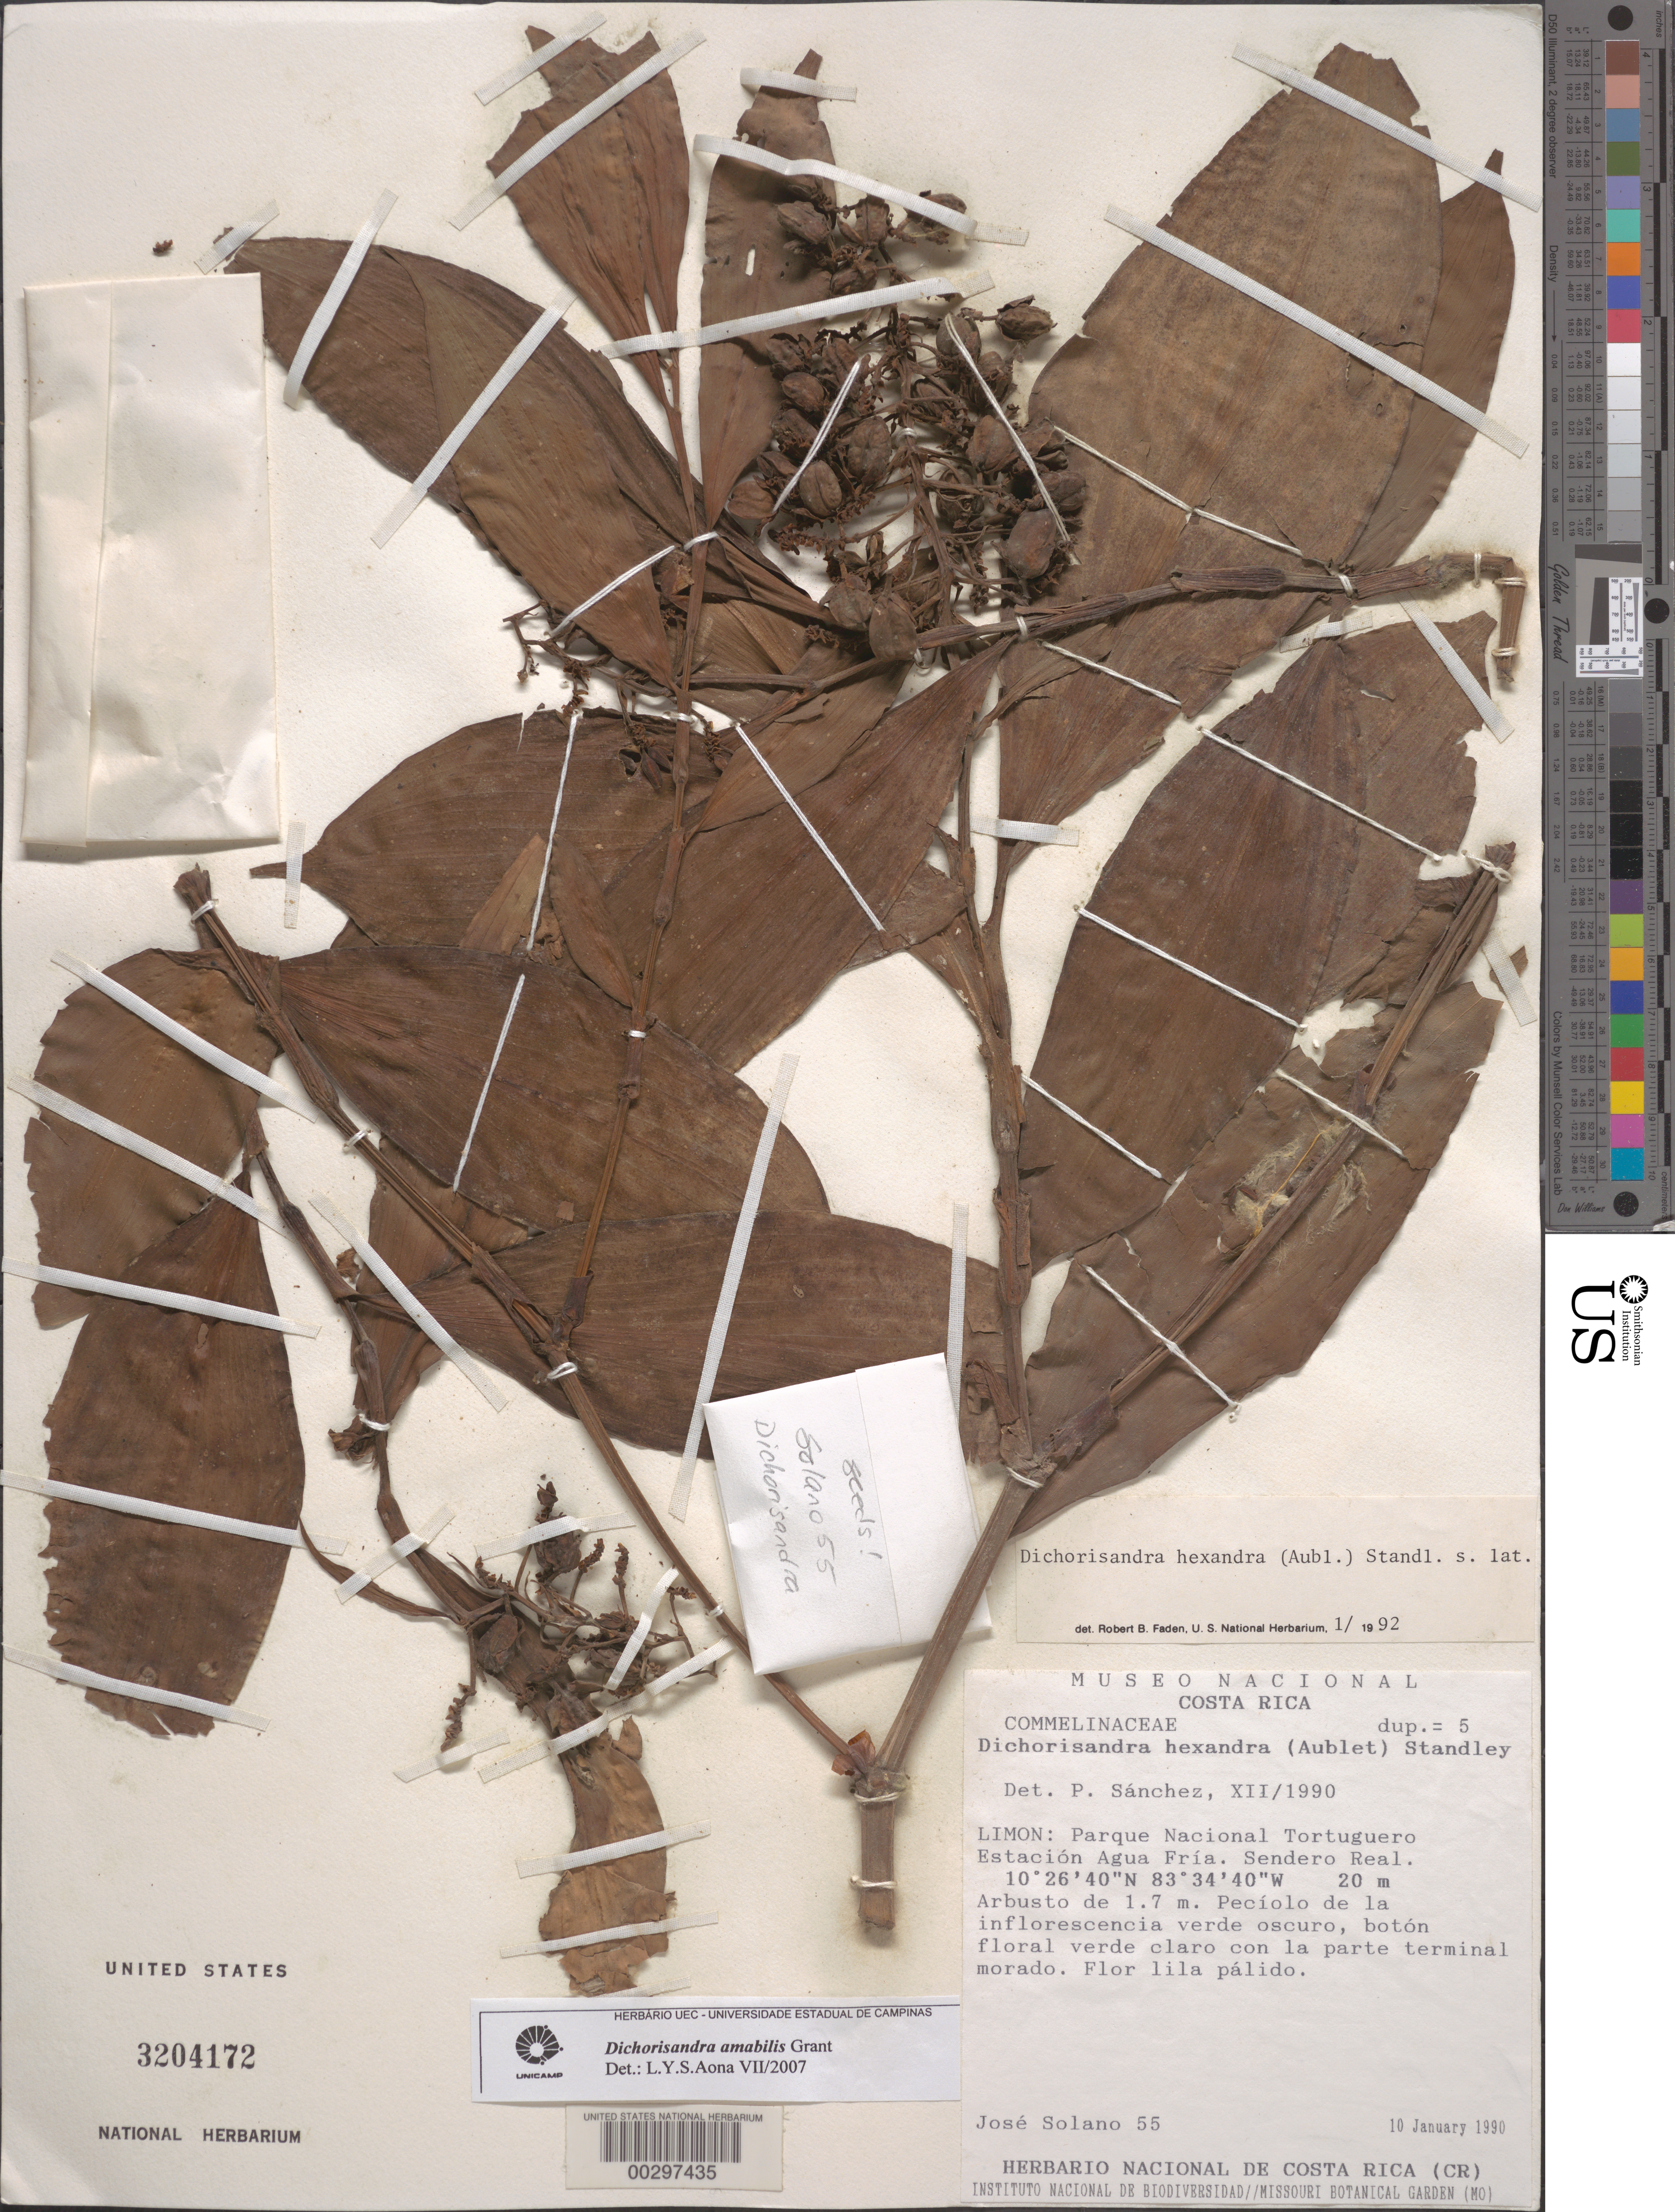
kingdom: Plantae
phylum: Tracheophyta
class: Liliopsida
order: Commelinales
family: Commelinaceae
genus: Dichorisandra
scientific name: Dichorisandra amabilis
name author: J.R. Grant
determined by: Aona, L. Y. S.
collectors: J. Solano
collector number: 55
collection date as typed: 10 Jan 1990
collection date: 1990-01-10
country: Costa Rica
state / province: Limón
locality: Tortuguero national park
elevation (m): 20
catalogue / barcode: US 3204172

- _What you should do_
Render every line of the listing above as a JSON array of strings, one string per line, skipping blank lines. Leave out the picture lines.

- _Solved exercise_
[
  "kingdom: Plantae",
  "phylum: Tracheophyta",
  "class: Liliopsida",
  "order: Commelinales",
  "family: Commelinaceae",
  "genus: Dichorisandra",
  "scientific name: Dichorisandra amabilis",
  "name author: J.R. Grant",
  "determined by: Aona, L. Y. S.",
  "collectors: J. Solano",
  "collector number: 55",
  "collection date as typed: 10 Jan 1990",
  "collection date: 1990-01-10",
  "country: Costa Rica",
  "state / province: Limón",
  "locality: Tortuguero national park",
  "elevation (m): 20",
  "catalogue / barcode: US 3204172"
]